The combination form of scFv attached to T cells via SdΔN17/Gv system resembles that of the antibody-drug conjugate (ADC). ADC is a targeted biological agent comprised of monoclonal antibody conjugated to cytotoxic agent (payload) via a chemical linker, enabling precise and efficient eradication of cancer cells [69, 70]. It has become a promising study field in developing anti-tumor drugs. However, payloads required for ADC design often have high toxicity, which can lead to serious side effects and drug resistance, and the linker has limited stability in circulation and is susceptible to non-specific cleavage, resulting in the release of cytotoxic payloads in normal tissues [71, 72]. Conversely, MU-CAR-T cells, as “antibody-cell conjugate” drugs, directly induce the death of target cells through the physiological functions of cytotoxic T lymphocytes rather than relying on drug toxicity. The potential side effects including hepatotoxicity and nephrotoxicity are avoided. Both the MU-CAR-T and ADC are “off-the-shelf” drugs, meaning they can be manufactured in advance on a large scale and used for patients when needed, which providing a wider range of treatment options for patients with diverse conditions.

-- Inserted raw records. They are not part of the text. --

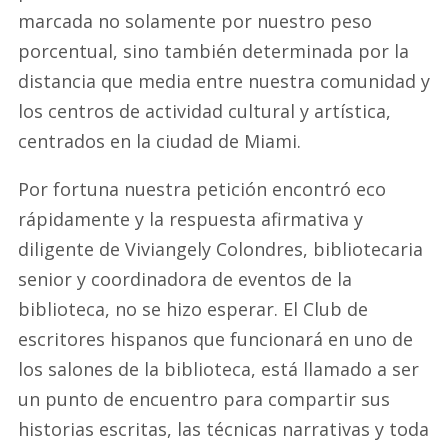
marcada no solamente por nuestro peso
porcentual, sino también determinada por la
distancia que media entre nuestra comunidad y
los centros de actividad cultural y artística,
centrados en la ciudad de Miami.
Por fortuna nuestra petición encontró eco
rápidamente y la respuesta afirmativa y
diligente de Viviangely Colondres, bibliotecaria
senior y coordinadora de eventos de la
biblioteca, no se hizo esperar. El Club de
escritores hispanos que funcionará en uno de
los salones de la biblioteca, está llamado a ser
un punto de encuentro para compartir sus
historias escritas, las técnicas narrativas y toda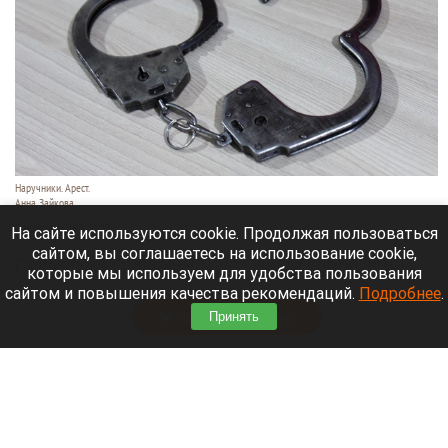
Наручники. Арест.
Анна Зайкова
7 августа 2026 в 21:12
На сайте используются cookie. Продолжая пользоваться
сайтом, вы соглашаетесь на использование cookie,
Приморский районный суд Санкт-Петербурга
которые мы используем для удобства пользования
заочно заключил Лидию Невзорову* под стражу.
сайтом и повышения качества рекомендаций.
Подробнее
.
Читать полностью
Принять
Программу партнерских хабов для хранения
товаров запускает Wildberries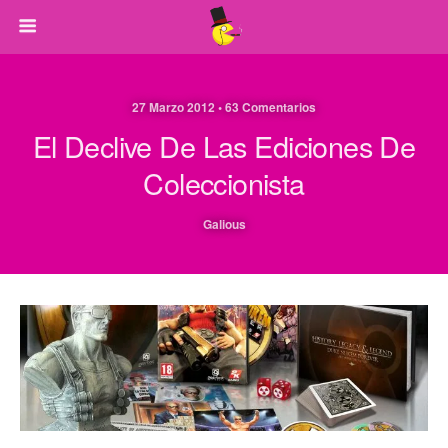
27 Marzo 2012 • 63 Comentarios
El Declive De Las Ediciones De
Coleccionista
Galious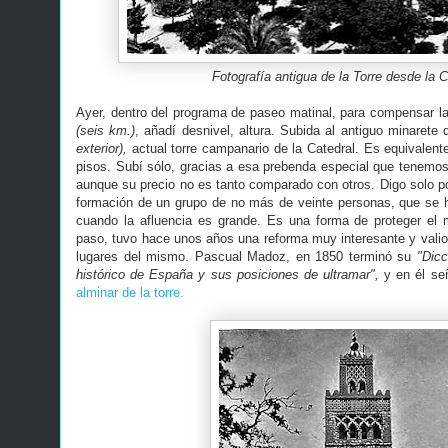
Fotografía antigua de la Torre desde la C
Ayer, dentro del programa de paseo matinal, para compensar la 
(seis km.)
, añadí desnivel, altura. Subida al antiguo minarete
exterior),
actual torre campanario de la Catedral. Es equivalente
pisos. Subí sólo, gracias a esa prebenda especial que tenemos
aunque su precio no es tanto comparado con otros. Digo solo po
formación de un grupo de no más de veinte personas, que se 
cuando la afluencia es grande. Es una forma de proteger e
paso, tuvo hace unos años una reforma muy interesante y valios
lugares del mismo. Pascual Madoz, en 1850 terminó su
"Dicc
histórico de España y sus posiciones de ultramar",
y en él se
alminar de la torre.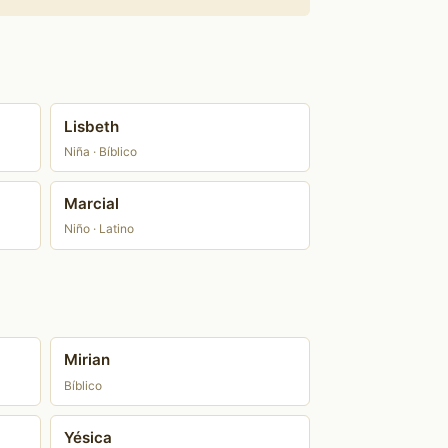
Lisbeth
Niña · Bíblico
Marcial
Niño · Latino
Mirian
Bíblico
Yésica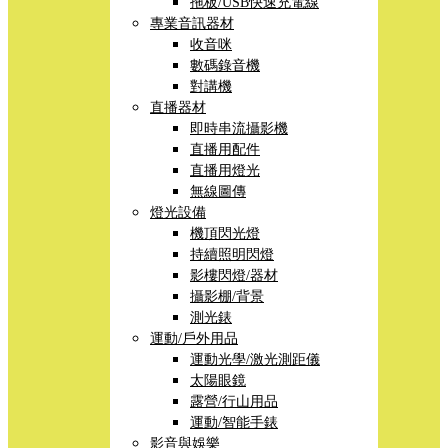
拖板/USB快速充電線
專業音訊器材
收音咪
數碼錄音機
對講機
直播器材
即時串流攝影機
直播用配件
直播用燈光
無線圖傳
燈光設備
機頂閃光燈
持續照明閃燈
影樓閃燈/器材
攝影棚/背景
測光錶
運動/戶外用品
運動光學/激光測距儀
太陽眼鏡
露營/行山用品
運動/智能手錶
影音與娛樂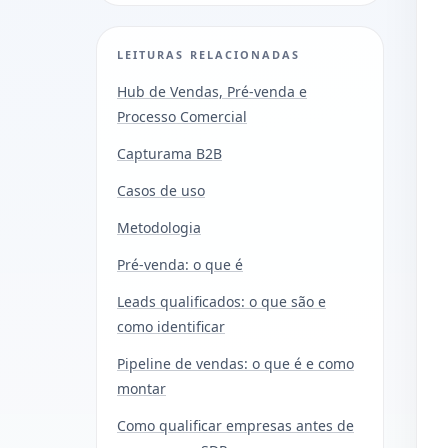
LEITURAS RELACIONADAS
Hub de Vendas, Pré-venda e
Processo Comercial
Capturama B2B
Casos de uso
Metodologia
Pré-venda: o que é
Leads qualificados: o que são e
como identificar
Pipeline de vendas: o que é e como
montar
Como qualificar empresas antes de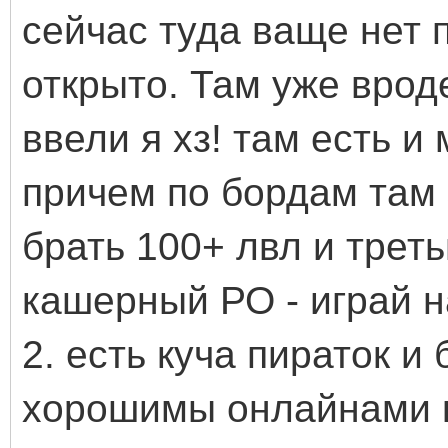
сейчас туда ваще нет 
открыто. Там уже врод
ввели я хз! там есть и
причем по бордам там 
брать 100+ лвл и трет
кашерный РО - играй н
2. есть куча пираток и
хорошимы онлайнами к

Despite the significant advantages of MU-CAR-T cells over traditional CAR-T cells in terms of cell quality control, preparation time, large-scale production and application range, they also bring new challenges. Firstly, modular CAR relies on adding exogenous components Sd/Gv. Although the Sd domain has been optimized, infusion of non-endogenous elements may still cause immunogenicity. Its effect on patients remains untested. Secondly, to construct universal CAR-T cells, it is necessary to eliminate TCR and HLA-I molecules to avoid alloreactivity. While disabling HLA-I molecules on CAR-T cells can effectively reduce rejection reactions, HLA-I molecules are also the main inhibitory receptors for NK cells. Knocking out HLA-I molecules may lead to activation of host NK cells. Therefore, researchers generated engineered T cells by precisely inserting CARs and HLA-E at the TRAC and B2M loci of primary T cells, resulting in a disruption of the TCRαβ and HLA-ABC. These genetically modified CAR-T cells express both the CAR construct and the NK inhibitory molecule HLA-E, thus, they possess more immune evasion properties against alloreactive T cells and NK cells [73]. Our strategy to bring the CAR-T moiety into the chromosomal DNA was not through CRISPR-mediated locus-specific knock-in. In such a situation, we did not adapt a strategy to knock in the HLA-E gene, which indeed exhibited certain limitations. Thirdly, the effector function of MU-CAR-T cells is influenced by many aspects including the amount of proteins covalently loaded on T cells, the stability and persistence of proteins in vivo, and the attenuation of targeting caused by receptor internalization. Therefore, further exploration is needed for MU-CAR-T therapy to control its efficacy and side effects more precisely.

Conclusions

This study provide a novel modular universal CAR-T cells generation platform based on the Sd/Gv system. Binding different scFvs can recognize various antigens. Targeting multiple TAAs simultaneously or sequentially can help prevent antigenic escape. In addition, it may allow for the control of T cells response function or reduction of side effects by managing the dosage of targeted ligands. The ultimate objective of developing MU-CAR-T cells therapy is to establish it as a “living drug” that can be efficiently and economically deployed in clinical settings for the treatment of oncological, autoimmune, and infectious diseases such as AIDS and COVID-19.